Ryzumvi: pioneering advances in countering drug-induced mydriasis

Abstract

This article discusses the prevalence and impact of pharmacologically-induced mydriasis, a condition where the pupil becomes excessively dilated due to certain drugs. It highlights the challenges faced by medical professionals in dealing with this condition and the limitations of current treatments, like pilocarpine and dapiprazole, which come with systemic side effects and specific contraindications, limiting their regular use. The article introduces Ryzumvi, a novel ophthalmic solution approved by the US FDA, which effectively reverses mydriasis caused by adrenergic agonists and antimuscarinic drugs. The article provides insights into its mechanism of action, clinical efficacy, pharmacokinetics, safety, and tolerance based on extensive clinical trials. It emphasizes its rapid onset of action and effectiveness in restoring pupils to their initial size. It also underlines the potential for expanded applications, including in pediatric patients, solidifying its importance in the field of ophthalmology. Furthermore, Ryzumvi represents a promising advancement in managing pharmacologically-induced mydriasis, offering swift and effective relief while highlighting the importance of adhering to safety precautions and the continuous research and development efforts in ophthalmology to comprehensively address vision-related disorders and enhance patient outcomes.

Introduction

Highlights

• Mydriasis is excessive dilation of the pupils, which often results in poor or blurry vision, photophobia, eye pain, and fatigue.

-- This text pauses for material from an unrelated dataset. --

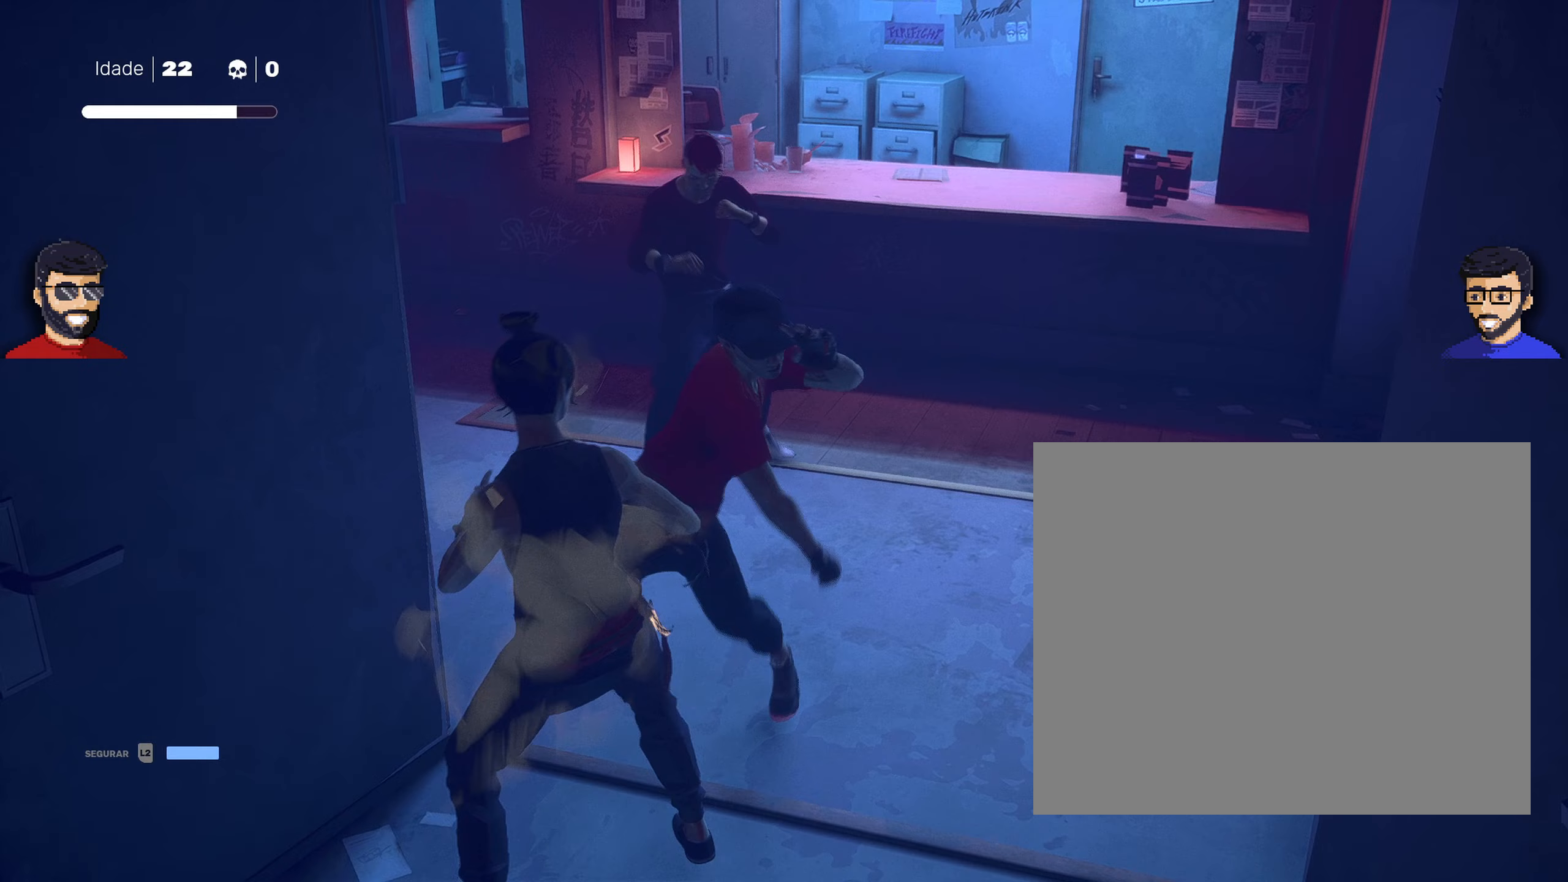
Gameplay with a controller (PlayStation layout); each line is a JSON object with the inputs held at the frame after it. "events" lists button and stick changes between this image and that frame as [ms after this image, input, new state], when the widget could be followed in between.
{"buttons": ["L1"], "left_stick": "center", "right_stick": "center", "events": [[150, "left_stick", "center"]]}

• Pharmacologically-induced mydriasis is caused by certain drugs such as belladonna, scopolamine or as a result of ophthalmic examinations.

• Current treatment options for pharmacologically-induced mydriasis include cholinergic agents such as pilocarpine or alpha blockers such as dapiprazole. However, both come with systemic side effects and contraindications, limiting their use.

• In September, 2023, the US FDA approved Ryzumvi (phentolamine opthalmic solution) for the treatment of pharmacologically-induced mydriasis.

• Ryzumvi has demonstrated considerable efficacy in clinical trials but further research is needed into its contraindications and limitations.

Pharmacologic drugs that affect the central nervous system or the peripheral autonomic nervous system can modify the physiologic response of the iris, resulting in a change in pupil size¹. When a parasympatholytic drug is accidentally or purposefully applied, the result is nearly invariably a very dilated pupil that completely obliterates the iris and is unresponsive to light or close stimuli². In 2017, it was determined that there were 7.98 million cases of mydriasis prevalent in seven major market nations overall³. Based on estimations, the country with the highest prevalence of mydriasis is the United States³. France and Germany have the highest prevalence of mydriasis among the European Union, with Italy following closely behind³. In contrast, Spain had the fewest cases overall, with only 0.35 million cases in 2017³.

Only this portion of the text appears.